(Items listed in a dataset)
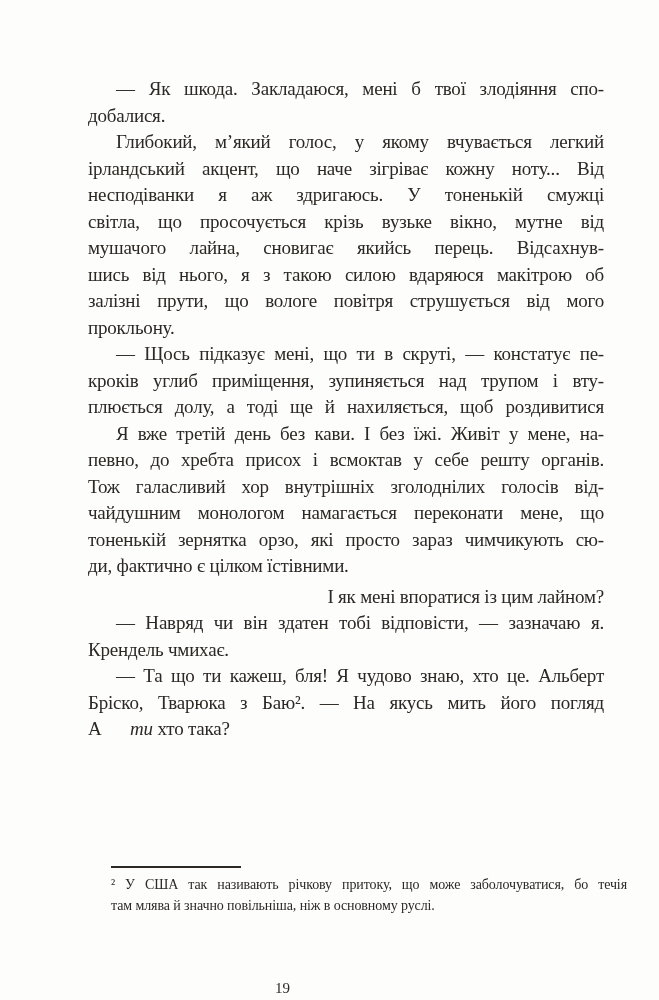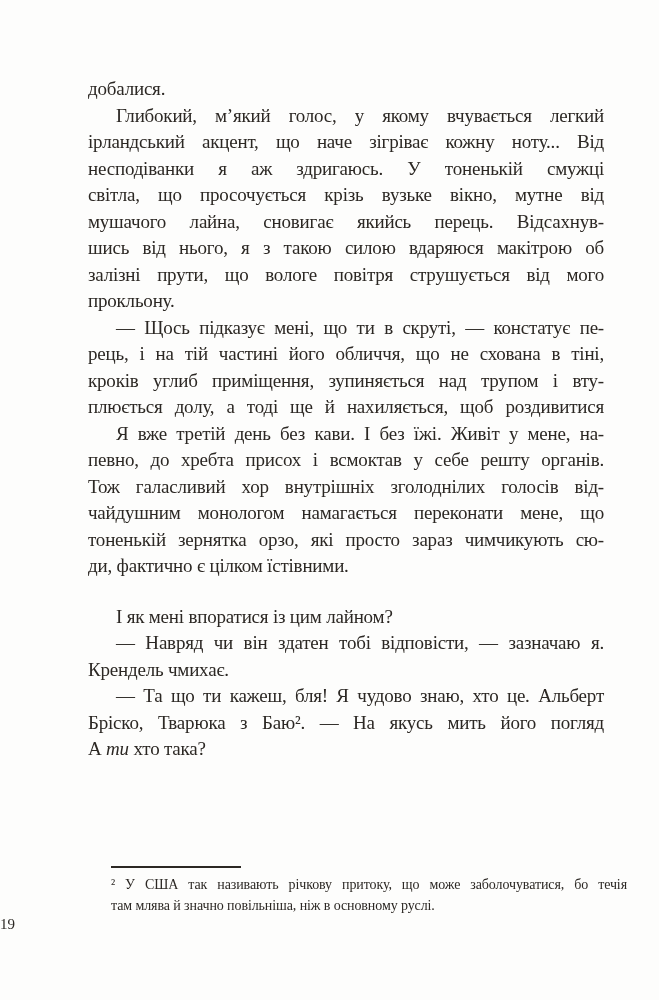--- a/index.html
+++ b/index.html
@@ -74,6 +74,7 @@
 <div class="page">
   <div class="body-text">
       <div class="para">
+        <div class="line just indent">— Як шкода. Закладаюся, мені б твої злодіяння спо-</div>
         <div class="line">добалися.</div>
       </div>
       <div class="para">

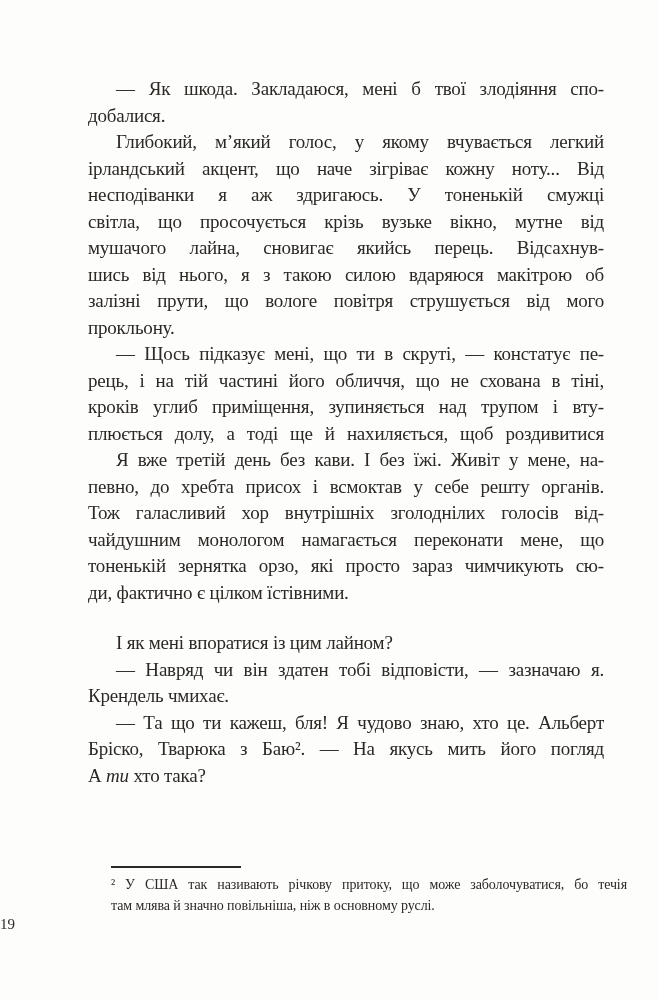--- a/index.html
+++ b/index.html
@@ -89,7 +89,6 @@
       </div>
       <div class="para">
         <div class="line just indent">— Щось підказує мені, що ти в скруті, — констатує пе-</div>
-        <div class="line just">рець, і на тій частині його обличчя, що не схована в тіні,</div>
         <div class="line just">кроків углиб приміщення, зупиняється над трупом і вту-</div>
         <div class="line just">плюється долу, а тоді ще й нахиляється, щоб роздивитися</div>
       </div>

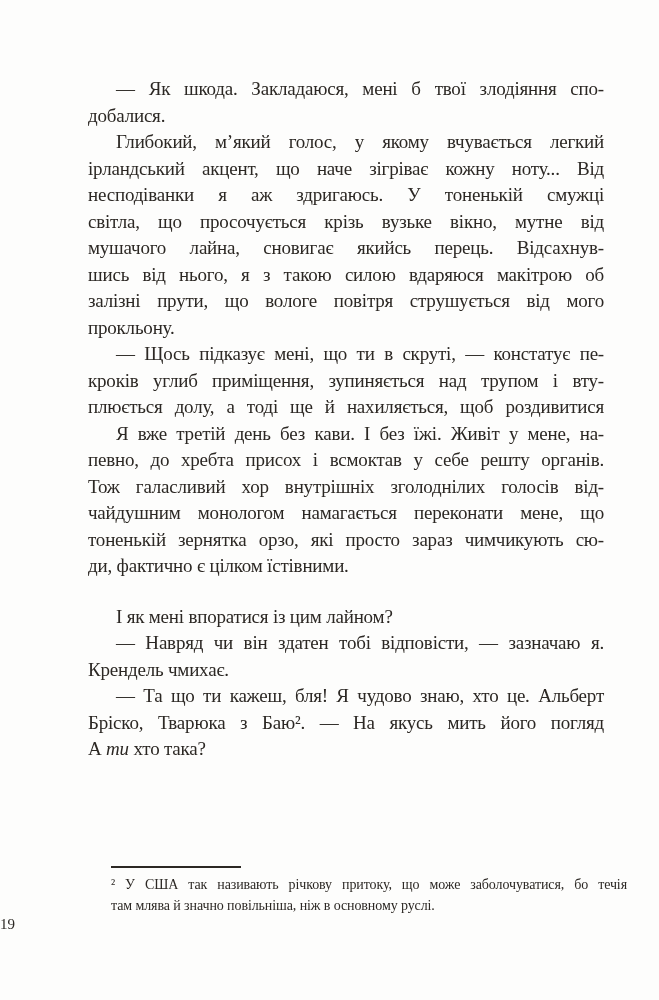--- a/index.html
+++ b/index.html
@@ -23,7 +23,7 @@
     width: 516px;
   }
   .para { margin: 0; }
-  .para.gap { margin-top: 24px; }
+  .para.gap { margin-top: 4px; text-align: right; }
   .line {
     font-size: 19px;
     line-height: 26.5px;

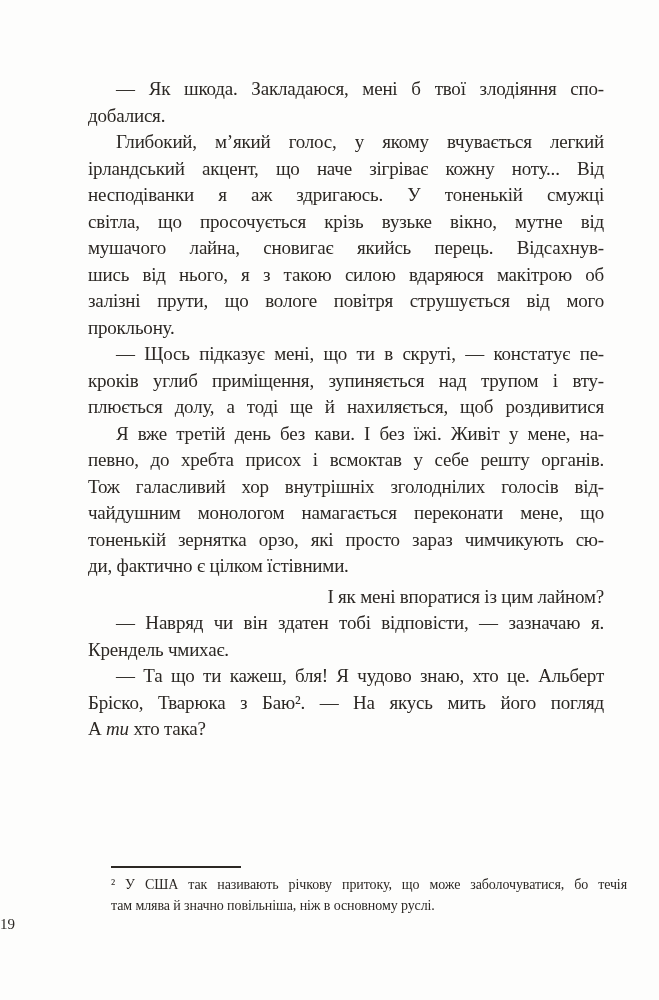--- a/index.html
+++ b/index.html
@@ -35,7 +35,7 @@
     text-align-last: justify;
   }
   .line.indent { text-indent: 28px; }
-  .line i { font-style: italic; }
+  .line i { font-style: italic; margin-left: 24px; }
 
   .footnote {
     position: absolute;

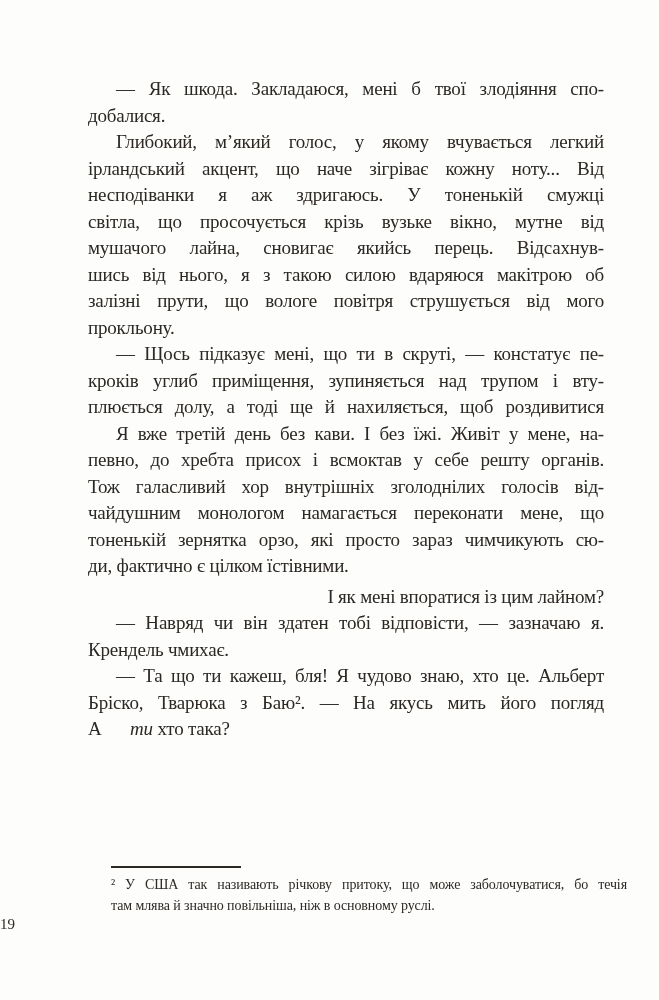--- a/index.html
+++ b/index.html
@@ -61,9 +61,9 @@
   .pageno {
     position: absolute;
     left: 0;
-    top: 916px;
+    top: 980px;
     width: 565px;
-    text-align: left;
+    text-align: center;
     font-size: 15px;
     color: #2c2824;
   }

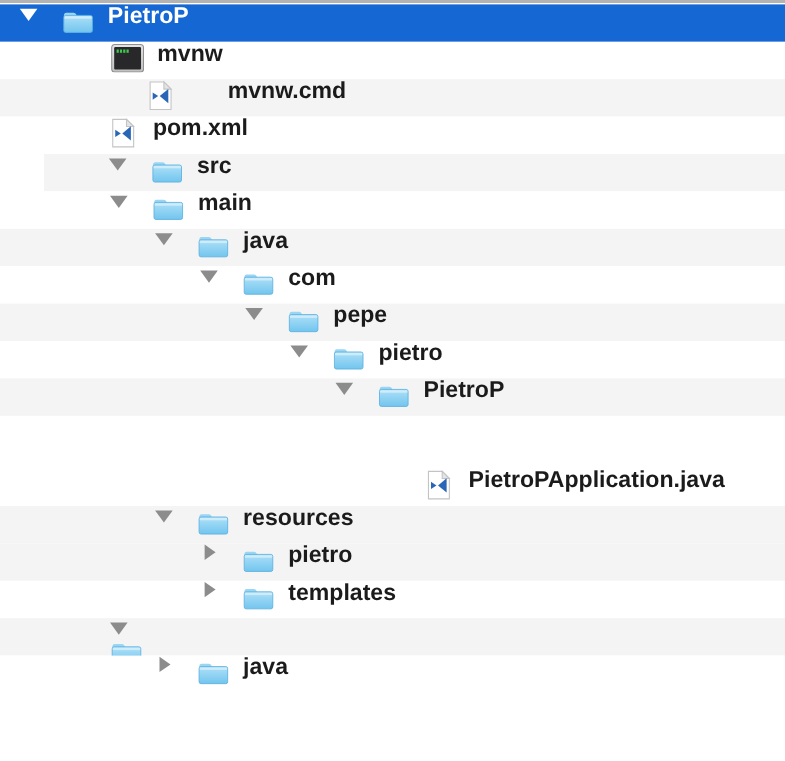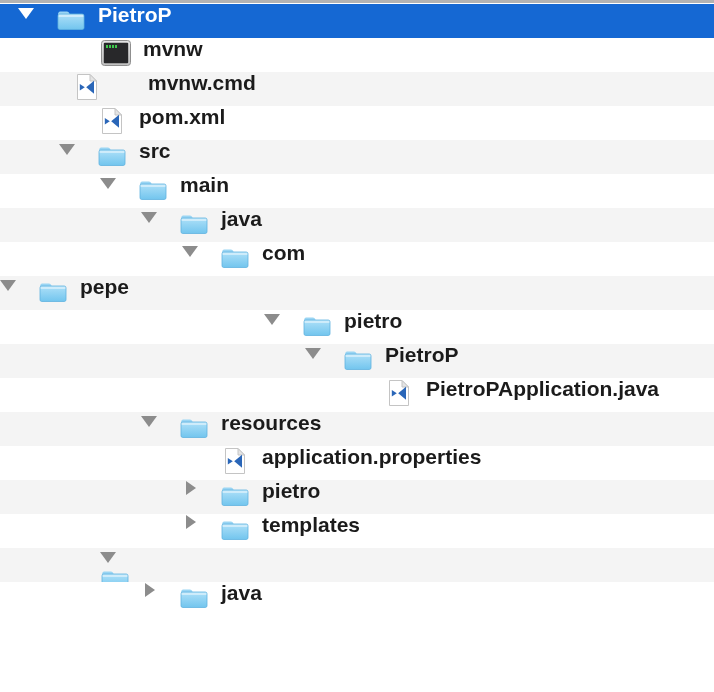--- a/index.html
+++ b/index.html
@@ -125,7 +125,7 @@
         </span>
     <span class="label">mvnw</span>
   </div>
-      <div class="row alt" style=" gap: 34px;">
+      <div class="row alt" style="padding-left: 59px; gap: 34px;">
     <span class="twisty"></span>
     <span class="icon">
           <svg width="22" height="28" viewBox="0 0 22 28">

* **To do**
Please repeat the records above exactly, leaving every picture out.

* **Exercise solution**
--- a/index.html
+++ b/index.html
@@ -74,6 +74,7 @@
 <div class="page">
   <div class="body-text">
       <div class="para">
+        <div class="line just indent">— Як шкода. Закладаюся, мені б твої злодіяння спо-</div>
         <div class="line">добалися.</div>
       </div>
       <div class="para">

--- a/index.html
+++ b/index.html
@@ -89,7 +89,6 @@
       </div>
       <div class="para">
         <div class="line just indent">— Щось підказує мені, що ти в скруті, — констатує пе-</div>
-        <div class="line just">рець, і на тій частині його обличчя, що не схована в тіні,</div>
         <div class="line just">кроків углиб приміщення, зупиняється над трупом і вту-</div>
         <div class="line just">плюється долу, а тоді ще й нахиляється, щоб роздивитися</div>
       </div>

--- a/index.html
+++ b/index.html
@@ -23,7 +23,7 @@
     width: 516px;
   }
   .para { margin: 0; }
-  .para.gap { margin-top: 24px; }
+  .para.gap { margin-top: 4px; text-align: right; }
   .line {
     font-size: 19px;
     line-height: 26.5px;

--- a/index.html
+++ b/index.html
@@ -35,7 +35,7 @@
     text-align-last: justify;
   }
   .line.indent { text-indent: 28px; }
-  .line i { font-style: italic; }
+  .line i { font-style: italic; margin-left: 24px; }
 
   .footnote {
     position: absolute;

--- a/index.html
+++ b/index.html
@@ -61,9 +61,9 @@
   .pageno {
     position: absolute;
     left: 0;
-    top: 916px;
+    top: 980px;
     width: 565px;
-    text-align: left;
+    text-align: center;
     font-size: 15px;
     color: #2c2824;
   }

--- a/index.html
+++ b/index.html
@@ -125,7 +125,7 @@
         </span>
     <span class="label">mvnw</span>
   </div>
-      <div class="row alt" style=" gap: 34px;">
+      <div class="row alt" style="padding-left: 59px; gap: 34px;">
     <span class="twisty"></span>
     <span class="icon">
           <svg width="22" height="28" viewBox="0 0 22 28">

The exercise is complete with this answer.